Reproduce each of the following entries line for line, with no changes.

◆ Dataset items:

——

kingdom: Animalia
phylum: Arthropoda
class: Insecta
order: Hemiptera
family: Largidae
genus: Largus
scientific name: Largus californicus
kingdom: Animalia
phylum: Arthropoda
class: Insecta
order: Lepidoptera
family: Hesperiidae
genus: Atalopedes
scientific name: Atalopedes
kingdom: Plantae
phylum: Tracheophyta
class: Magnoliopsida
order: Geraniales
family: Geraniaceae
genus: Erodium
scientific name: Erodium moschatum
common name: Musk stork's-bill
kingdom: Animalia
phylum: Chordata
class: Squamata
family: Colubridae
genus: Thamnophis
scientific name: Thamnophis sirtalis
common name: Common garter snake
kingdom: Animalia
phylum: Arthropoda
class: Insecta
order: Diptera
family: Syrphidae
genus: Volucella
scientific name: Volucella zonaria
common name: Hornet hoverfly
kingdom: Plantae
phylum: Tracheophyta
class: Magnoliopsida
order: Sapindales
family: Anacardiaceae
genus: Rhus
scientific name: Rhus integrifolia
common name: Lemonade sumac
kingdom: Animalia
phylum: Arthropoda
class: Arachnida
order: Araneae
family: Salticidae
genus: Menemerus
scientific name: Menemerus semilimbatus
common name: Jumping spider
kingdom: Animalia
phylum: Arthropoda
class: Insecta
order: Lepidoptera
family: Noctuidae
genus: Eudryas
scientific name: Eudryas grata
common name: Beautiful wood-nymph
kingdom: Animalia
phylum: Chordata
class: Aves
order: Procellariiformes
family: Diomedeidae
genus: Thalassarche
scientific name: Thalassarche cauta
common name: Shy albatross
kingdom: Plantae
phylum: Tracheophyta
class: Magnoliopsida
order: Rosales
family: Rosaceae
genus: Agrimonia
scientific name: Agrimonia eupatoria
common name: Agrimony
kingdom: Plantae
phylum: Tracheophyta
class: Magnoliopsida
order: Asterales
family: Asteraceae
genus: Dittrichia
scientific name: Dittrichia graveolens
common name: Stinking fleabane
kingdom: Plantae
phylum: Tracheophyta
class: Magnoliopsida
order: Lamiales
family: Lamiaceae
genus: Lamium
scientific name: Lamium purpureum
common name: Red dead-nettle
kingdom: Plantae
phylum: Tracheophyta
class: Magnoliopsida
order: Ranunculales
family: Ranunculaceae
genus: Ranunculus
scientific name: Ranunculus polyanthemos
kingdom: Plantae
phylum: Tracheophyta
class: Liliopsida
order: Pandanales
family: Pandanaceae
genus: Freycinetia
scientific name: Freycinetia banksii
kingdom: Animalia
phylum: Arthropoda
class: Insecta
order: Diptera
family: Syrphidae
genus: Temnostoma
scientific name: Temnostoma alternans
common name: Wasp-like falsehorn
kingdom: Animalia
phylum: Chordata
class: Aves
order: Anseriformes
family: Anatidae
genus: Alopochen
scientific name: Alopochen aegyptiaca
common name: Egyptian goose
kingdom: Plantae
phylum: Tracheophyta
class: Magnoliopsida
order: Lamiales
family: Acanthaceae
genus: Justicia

——

◆ Finished task:
kingdom: Animalia
phylum: Arthropoda
class: Insecta
order: Hemiptera
family: Largidae
genus: Largus
scientific name: Largus californicus
kingdom: Animalia
phylum: Arthropoda
class: Insecta
order: Lepidoptera
family: Hesperiidae
genus: Atalopedes
scientific name: Atalopedes
kingdom: Plantae
phylum: Tracheophyta
class: Magnoliopsida
order: Geraniales
family: Geraniaceae
genus: Erodium
scientific name: Erodium moschatum
common name: Musk stork's-bill
kingdom: Animalia
phylum: Chordata
class: Squamata
family: Colubridae
genus: Thamnophis
scientific name: Thamnophis sirtalis
common name: Common garter snake
kingdom: Animalia
phylum: Arthropoda
class: Insecta
order: Diptera
family: Syrphidae
genus: Volucella
scientific name: Volucella zonaria
common name: Hornet hoverfly
kingdom: Plantae
phylum: Tracheophyta
class: Magnoliopsida
order: Sapindales
family: Anacardiaceae
genus: Rhus
scientific name: Rhus integrifolia
common name: Lemonade sumac
kingdom: Animalia
phylum: Arthropoda
class: Arachnida
order: Araneae
family: Salticidae
genus: Menemerus
scientific name: Menemerus semilimbatus
common name: Jumping spider
kingdom: Animalia
phylum: Arthropoda
class: Insecta
order: Lepidoptera
family: Noctuidae
genus: Eudryas
scientific name: Eudryas grata
common name: Beautiful wood-nymph
kingdom: Animalia
phylum: Chordata
class: Aves
order: Procellariiformes
family: Diomedeidae
genus: Thalassarche
scientific name: Thalassarche cauta
common name: Shy albatross
kingdom: Plantae
phylum: Tracheophyta
class: Magnoliopsida
order: Rosales
family: Rosaceae
genus: Agrimonia
scientific name: Agrimonia eupatoria
common name: Agrimony
kingdom: Plantae
phylum: Tracheophyta
class: Magnoliopsida
order: Asterales
family: Asteraceae
genus: Dittrichia
scientific name: Dittrichia graveolens
common name: Stinking fleabane
kingdom: Plantae
phylum: Tracheophyta
class: Magnoliopsida
order: Lamiales
family: Lamiaceae
genus: Lamium
scientific name: Lamium purpureum
common name: Red dead-nettle
kingdom: Plantae
phylum: Tracheophyta
class: Magnoliopsida
order: Ranunculales
family: Ranunculaceae
genus: Ranunculus
scientific name: Ranunculus polyanthemos
kingdom: Plantae
phylum: Tracheophyta
class: Liliopsida
order: Pandanales
family: Pandanaceae
genus: Freycinetia
scientific name: Freycinetia banksii
kingdom: Animalia
phylum: Arthropoda
class: Insecta
order: Diptera
family: Syrphidae
genus: Temnostoma
scientific name: Temnostoma alternans
common name: Wasp-like falsehorn
kingdom: Animalia
phylum: Chordata
class: Aves
order: Anseriformes
family: Anatidae
genus: Alopochen
scientific name: Alopochen aegyptiaca
common name: Egyptian goose
kingdom: Plantae
phylum: Tracheophyta
class: Magnoliopsida
order: Lamiales
family: Acanthaceae
genus: Justicia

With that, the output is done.